====== Document
“Je vais vivre avec une chrétienne !” Joann Sfar n’a jamais oublié la réaction de son père lorsqu’il lui fit cette annonce. Aujourd’hui, il revient sur le sujet traumatisant des mariages interreligieux dans le huitième Chat du Rabbin. Il s’en explique dans Casemate 118 et commente quatre planches de ce succulent Petit Panier aux amandes. Aline la catho veut épouser Roger et pour cela est prête à se convertir au judaïsme. Mais rien n’est simple… Suite de l’interview de Joann Sfar.

Difficile pour une chrétienne de passer de 10 à 613 commandements ?
Joann Sfar : Ajoutez à cela nombre de fêtes à retenir, et ce qu’elles signifient. Tout ça pour un mari qui ne sait pas pourquoi on en exige autant. Pour faire plaisir à sa maman, à ses aïeux qui ne sont plus là ? Le Petit Panier aux amandes est encore une histoire sur les hommes et les femmes, avec au milieu le chat qui balance ses vérités.
Une manière aussi de vous souvenir de votre enfance ?
Oui. Si je ne me trompe pas, la première histoire moderne et populaire où les gens sont allés voir des juifs au cinéma est le Annie Hall de Woody Allen. Son héroïne, Diane Keaton, une chrétienne, amène un juif dans sa famille. Il m’a amusé de faire un Chat du Rabbin dont le personnage principal est une chrétienne, manifestement pas très accro à sa religion.
Pourquoi avoir fait appel à des comédiennes ?
Parce que mes trois femmes, à la très forte personnalité, n’arrêtent pas de se disputer, d’avoir des histoires. Les faire poser m’inspirait beaucoup. Nous sommes allés chez un loueur de costumes de cinéma et avons choisi des robes des années vingt et trente. Important d’avoir de vraies tenues. N’ayant pratiquement que ces trois personnages à animer, cela en valait la peine.
On en revient aux 613 commandements. Est-ce bien raisonnable ?
Personne ne peut évidemment les appliquer tous. D’ailleurs, ce n’est pas le but. Le but est de se coucher en se sentant coupable d’avoir mal fait, ou incomplètement les choses. On est dans une politique d’anxiété volontaire.
============
====== Éléments
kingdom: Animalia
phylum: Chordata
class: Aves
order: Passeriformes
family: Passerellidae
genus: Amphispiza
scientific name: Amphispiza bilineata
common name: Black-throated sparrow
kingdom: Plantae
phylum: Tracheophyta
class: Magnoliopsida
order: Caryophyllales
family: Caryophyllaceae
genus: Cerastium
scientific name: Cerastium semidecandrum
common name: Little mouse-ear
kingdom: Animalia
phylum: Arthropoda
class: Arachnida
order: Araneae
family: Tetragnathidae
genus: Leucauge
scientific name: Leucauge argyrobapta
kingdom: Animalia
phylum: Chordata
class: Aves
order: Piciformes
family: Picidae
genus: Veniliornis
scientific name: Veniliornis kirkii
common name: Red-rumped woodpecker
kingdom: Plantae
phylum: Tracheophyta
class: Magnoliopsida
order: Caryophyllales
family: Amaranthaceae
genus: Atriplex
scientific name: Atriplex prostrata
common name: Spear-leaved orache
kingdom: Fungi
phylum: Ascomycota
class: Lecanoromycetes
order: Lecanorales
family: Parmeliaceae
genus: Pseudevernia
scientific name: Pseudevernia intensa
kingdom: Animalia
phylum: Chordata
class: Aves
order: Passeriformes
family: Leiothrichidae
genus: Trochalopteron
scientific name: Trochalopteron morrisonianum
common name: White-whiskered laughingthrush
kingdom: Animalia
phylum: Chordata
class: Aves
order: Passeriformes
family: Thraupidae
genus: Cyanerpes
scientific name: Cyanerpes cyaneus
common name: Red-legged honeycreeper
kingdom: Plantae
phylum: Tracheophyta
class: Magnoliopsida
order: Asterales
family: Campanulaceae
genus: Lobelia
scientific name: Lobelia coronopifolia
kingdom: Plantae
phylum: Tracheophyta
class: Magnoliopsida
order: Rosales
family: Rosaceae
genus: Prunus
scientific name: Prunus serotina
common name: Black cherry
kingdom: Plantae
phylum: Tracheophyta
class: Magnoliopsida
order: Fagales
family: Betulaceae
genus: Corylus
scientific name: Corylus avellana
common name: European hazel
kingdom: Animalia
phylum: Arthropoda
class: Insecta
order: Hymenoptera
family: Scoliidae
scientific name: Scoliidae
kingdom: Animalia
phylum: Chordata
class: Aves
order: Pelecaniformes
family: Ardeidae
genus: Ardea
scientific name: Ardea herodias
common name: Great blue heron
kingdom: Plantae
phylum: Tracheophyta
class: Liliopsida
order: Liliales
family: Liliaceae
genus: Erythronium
============
Exercices à réaliser:
1 – Recopiez le passage de l'entretien avec Joann Sfar compris entre « Joann Sfar : Ajoutez » et « balance ses vérités. », bornes incluses, en substituant « époux » à « mari ».
2 – D'après l'entretien avec Joann Sfar, quelles robes ont été choisies chez le loueur de costumes de cinéma ?

Corrigés complets:
1 –
Joann Sfar : Ajoutez à cela nombre de fêtes à retenir, et ce qu’elles signifient. Tout ça pour un époux qui ne sait pas pourquoi on en exige autant. Pour faire plaisir à sa maman, à ses aïeux qui ne sont plus là ? Le Petit Panier aux amandes est encore une histoire sur les hommes et les femmes, avec au milieu le chat qui balance ses vérités.

2 – Des robes des années vingt et trente.